Di Kota Buaya, Surabaya Bubi Chen membentuk sebuah grup bernama The Circle bersama Maryono (saksofon), F.X. Boy (bongo), Zainal (bass), Tri Wijayanto (gitar) dan Koes Syamsudin (drums).

Bersama Jack Lesmana (alm), Maryono (alm), Kiboud Maulana, Benny Musthapa dan kakaknya Jopie Chen, ia juga tergabung dalam Indonesian All Stars. Kelompok Indonesian All Stars ini bahkan sempat tampil di Berlin Jazz Festival pada tahun 1967. Setelah itu mereka rekaman dan menelorkan album yang kini menjadi barang langka, yaitu album yang berjudul "Djanger Bali". Album ini digarap bersama seorang klarinetis ternama asal Amerika Serikat, Tony Scott. Bubi Chen juga pernah membuat rekaman jazz bersama Nick Mamahit dan diproduseri oleh Suyoso Karsono atau yang akrab dipanggil mas Yos.

Tahun 1959, bersama Jack Lesmana, ia membuat rekaman di Lokananta. Rekamannya yang bertitel Bubi Chen with Strings pernah disiarkan oleh Voice of Amerika dan dikupas oleh Willis Conover, seorang kritikus jazz ternama dari AS. Bubi juga pernah membentuk "Chen Trio" bersama saudaranya Jopie dan Teddy Chen ditahun 1950-an. Di tahun yang sama ia juga bergabung dengan "Jack Lesmana Quartet" yang kemudian berganti menjadi Jack Lesmana Quintet.
Menetap di Surabaya, Bubi Chen menularkan ilmu yang dimilikinya. Beberapa diantaranya cukup dikenal antara lain Abadi Soesman, Hendra Wijaya, Vera Soeng dan Widya.

Bubi Chen telah merilis banyak album. Beberapa diantaranya: Bubi Chen And His , Fabulous 5 , Mengapa Kau Menagis, Mr.Jazz, Pop Jazz, Bubi Chen Plays Soft and Easy, Kedamaian(1989), Bubby Chen and his friends (1990), Bubi Chen – Virtuoso (1995), Jazz The Two Of Us (1996), All I Am (1997) dan banyak lagi.

"...Bayangkan, sebuah otonomi estetik kecapi-suling disusupi secara indah oleh Bubi Chen dengan bentuk improvisasi dan subtitusi jazz.

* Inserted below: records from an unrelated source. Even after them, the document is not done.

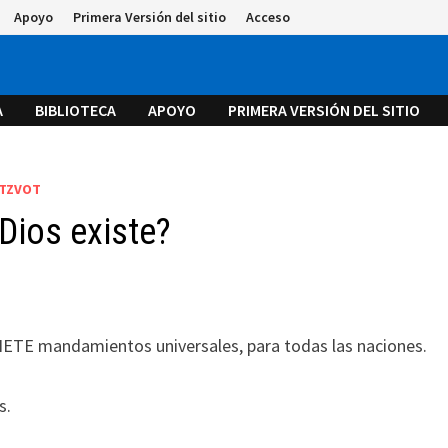
Apoyo
Primera Versión del sitio
Acceso
A
BIBLIOTECA
APOYO
PRIMERA VERSIÓN DEL SITIO
TZVOT
Dios existe?
SIETE mandamientos universales, para todas las naciones.
s.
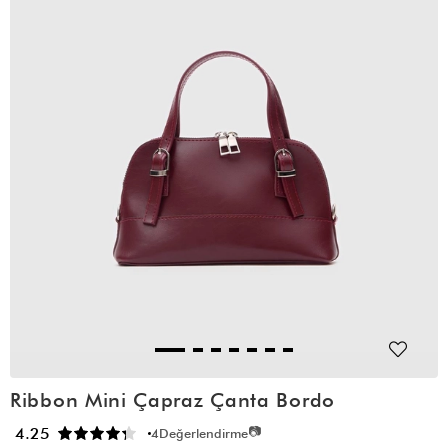
Ribbon Mini Çapraz Çanta Bordo
📷
4.25
4
Değerlendirme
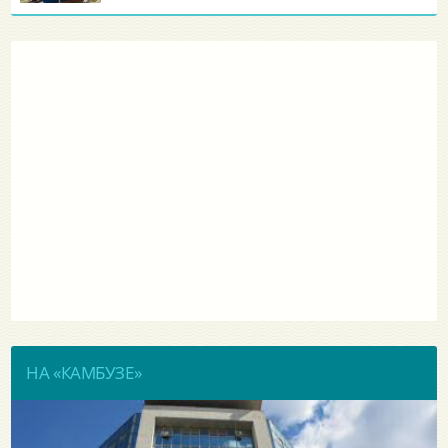
НА «КАМБУЗЕ»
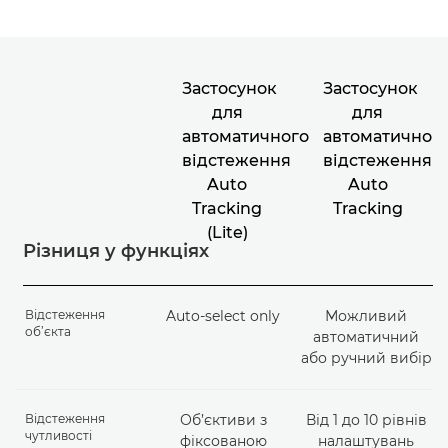
Застосунок
Застосунок
для
для
автоматичного
автоматичног
відстеження
відстеження
Auto
Auto
Tracking
Tracking
(Lite)
Різниця у функціях
Відстеження
Auto-select only
Можливий
об’єкта
автоматичний
або ручний вибір
Відстеження
Об’єктиви з
Від 1 до 10 рівнів
чутливості
фіксованою
налаштувань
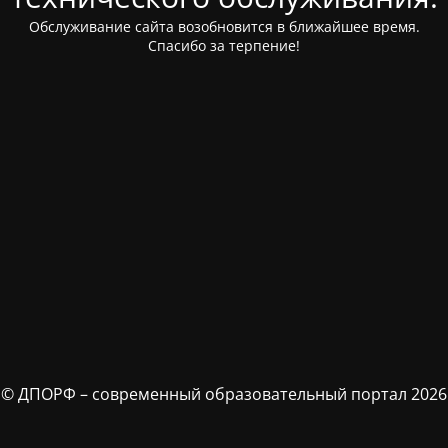
Обслуживание сайта возобновится в ближайшее время.
Спасибо за терпение!
© ДПОРФ – современный образовательный портал 2026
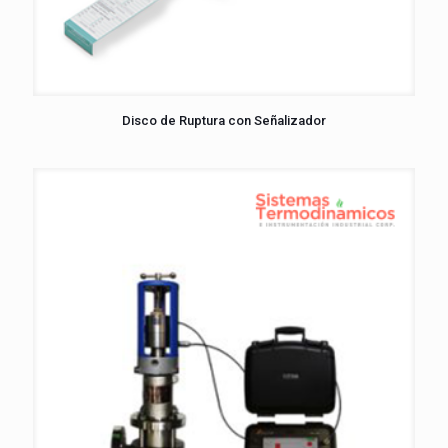
Disco de Ruptura con Señalizador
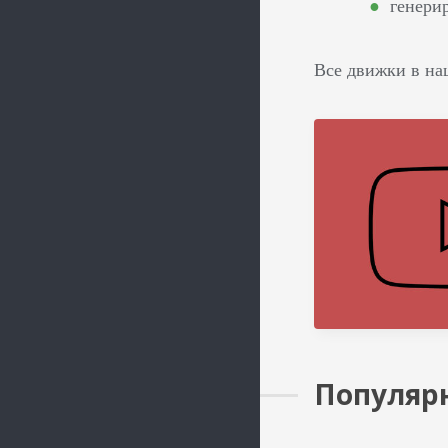
генерир
Все движки в на
Популярн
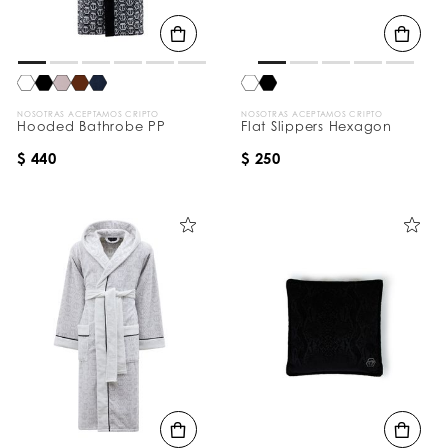
d
o
s
p
o
r
:
NOSOTRAS ACEPTAMOS CRIPTO
NOSOTRAS ACEPTAMOS CRIPTO
Hooded Bathrobe PP
Flat Slippers Hexagon
$ 440
$ 250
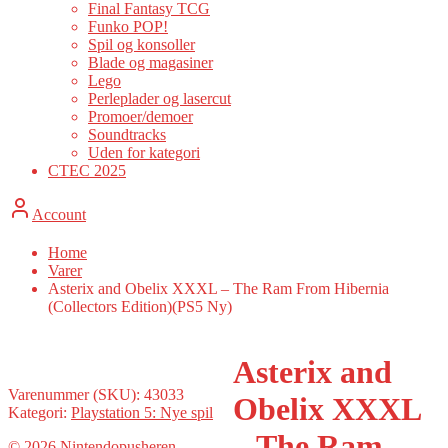
Final Fantasy TCG
Funko POP!
Spil og konsoller
Blade og magasiner
Lego
Perleplader og lasercut
Promoer/demoer
Soundtracks
Uden for kategori
CTEC 2025
Account
Home
Varer
Asterix and Obelix XXXL – The Ram From Hibernia
(Collectors Edition)(PS5 Ny)
Asterix and
Varenummer (SKU):
43033
Obelix XXXL
Kategori:
Playstation 5: Nye spil
– The Ram
© 2026
Nintendopusheren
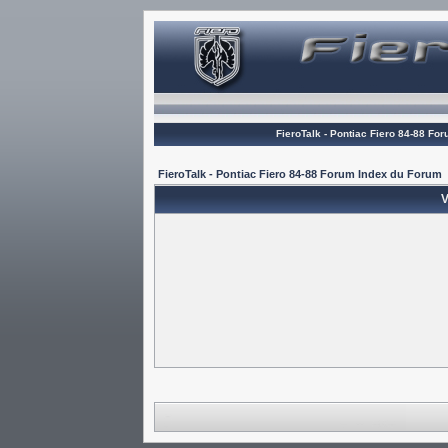
FieroTalk - Pontiac Fiero 84-88 Fo
FieroTalk - Pontiac Fiero 84-88 Forum Index du Forum
V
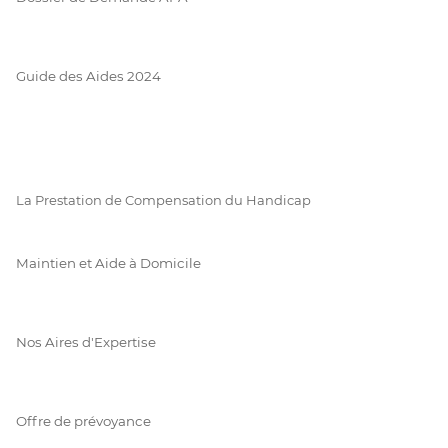
Guide des Aides 2024
La Prestation de Compensation du Handicap
Maintien et Aide à Domicile
Nos Aires d'Expertise
Offre de prévoyance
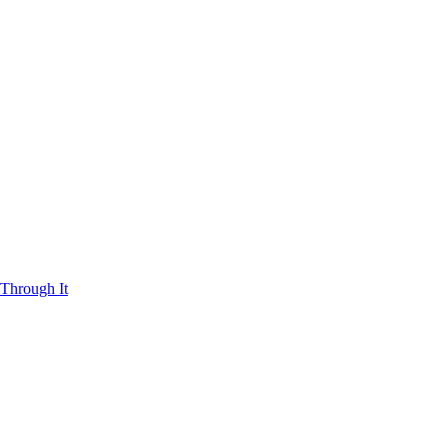
Through It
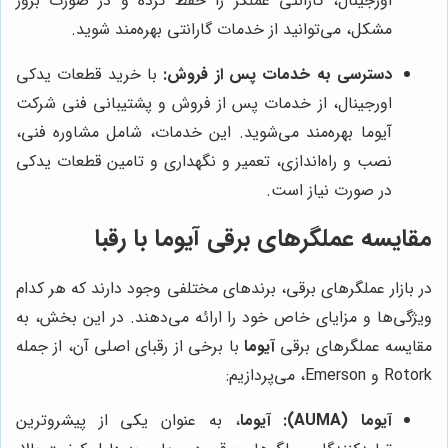
اورجینال، گارانتی عملگر را حفظ کرده و در صورت بروز
مشکل، می‌توانید از خدمات گارانتی بهره‌مند شوید.
دسترسی به خدمات پس از فروش:
با خرید قطعات یدکی
اورجینال، از خدمات پس از فروش و پشتیبانی فنی شرکت
آیوما بهره‌مند می‌شوید. این خدمات، شامل مشاوره فنی،
نصب و راه‌اندازی، تعمیر و نگهداری و تامین قطعات یدکی
در صورت نیاز است.
مقایسه عملگرهای برقی آیوما با رقبا
در بازار عملگرهای برقی، برندهای مختلفی وجود دارند که هر کدام
ویژگی‌ها و مزایای خاص خود را ارائه می‌دهند. در این بخش، به
مقایسه عملگرهای برقی
آیوما
با برخی از رقبای اصلی آن، از جمله
Rotork و Emerson، می‌پردازیم:
آیوما (AUMA):
آیوما
، به عنوان یکی از پیشروترین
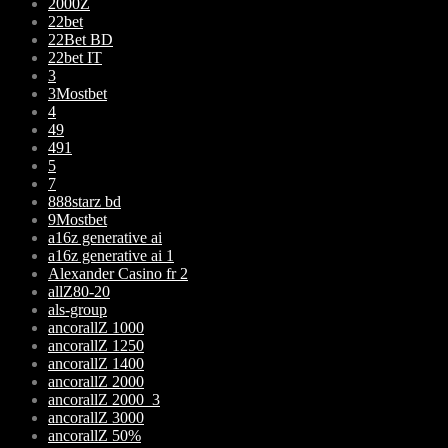
2000Z
22bet
22Bet BD
22bet IT
3
3Mostbet
4
49
491
5
7
888starz bd
9Mostbet
a16z generative ai
a16z generative ai 1
Alexander Casino fr 2
allZ80-20
als-group
ancorallZ 1000
ancorallZ 1250
ancorallZ 1400
ancorallZ 2000
ancorallZ 2000_3
ancorallZ 3000
ancorallZ 50%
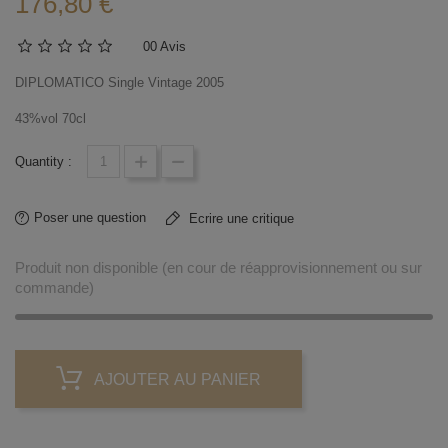
176,80 €
0
0 Avis
DIPLOMATICO Single Vintage 2005
43%vol 70cl
Quantity :
Poser une question
Ecrire une critique
Produit non disponible (en cour de réapprovisionnement ou sur
commande)
AJOUTER AU PANIER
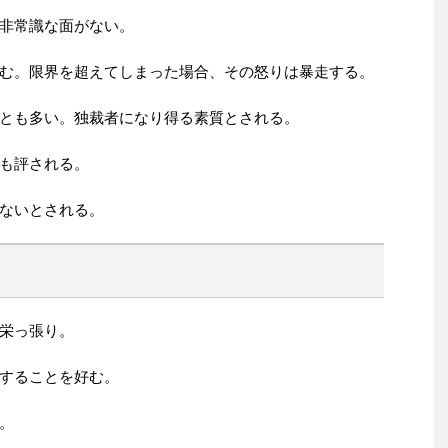
非常識な面がない。
む。限界を超えてしまった場合、その怒りは暴走する。
とも多い。独裁者になり得る素質とされる。
も評される。
ないとされる。
栄っ張り。
することを好む。
。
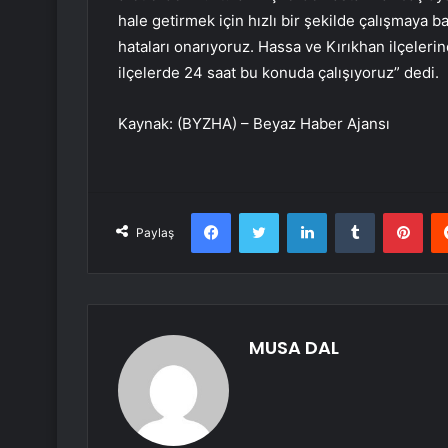
hale getirmek için hızlı bir şekilde çalışmaya 
hataları onarıyoruz. Hassa ve Kırıkhan ilçeler
ilçelerde 24 saat bu konuda çalışıyoruz” dedi.
Kaynak: (BYZHA) – Beyaz Haber Ajansı
Facebook
Twitter
LinkedIn
Tumblr
Pint
Paylaş
MUSA DAL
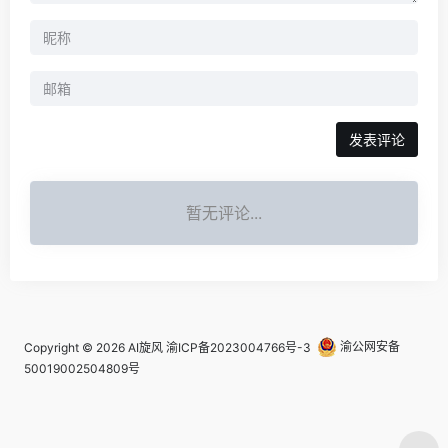
发表评论
暂无评论...
Copyright © 2026
AI旋风
渝ICP备2023004766号-3
渝公网安备
50019002504809号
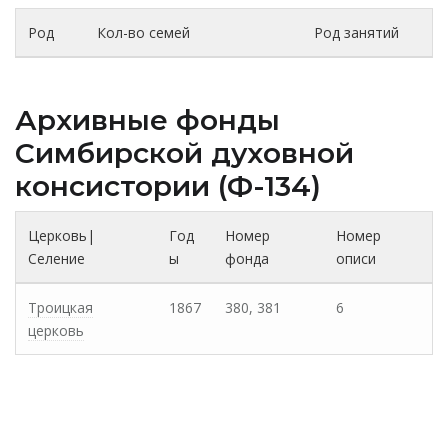
Род
Кол-во семей
Род занятий
Архивные фонды
Cимбирской духовной
консистории (Ф-134)
Церковь|
Год
Номер
Номер
Селение
ы
фонда
описи
Троицкая
1867
380, 381
6
церковь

Bayangkan sebuah harmoni sakral dan hampir minimalis, dibayangi oleh idiom-idiom jazz dari permainan Bubi Chen dengan accord-accord seluas-luasnya, bahkan dengan teknik super-impossion yang demikian modern. Secara teknik saja, hal itu sudah menarik. Tetapi ini lebih dari itu, Bubi Chen total, lentur, ‘kawin’ dengan pakem-pakem kecapi-suling, tanpa menghilangkan karakter dia yang kuat, juga kentalnya sentuhan dan rasa seorang Bubi Chen. Makanya, hal ini bisa disebut ‘Hebat’ ...” (Harry Roesli, 4 September 1989).

Karyanya juga diperdengarkan di luar negeri, misalnya, radio KFAI 90.3 FM di Minneapolis, KUSP 88.9 FM di Santa Cruz, California Amerika Serikat yang menyiarkan nomor dari Bubi Chen dalam acara Global Beat.
Sebagai salah satu aset bangsa Indonesia, kita patut selalu berdoa bagi kesehatannya dan semoga masih tetap memberikan kontribusinya bagi perkembangan musik khususnya jazz di Indonesia.

Buby menikah dengan Anne Chiang pada tahun 1963 di Surabaya, dan kini adalah ayah empat anak.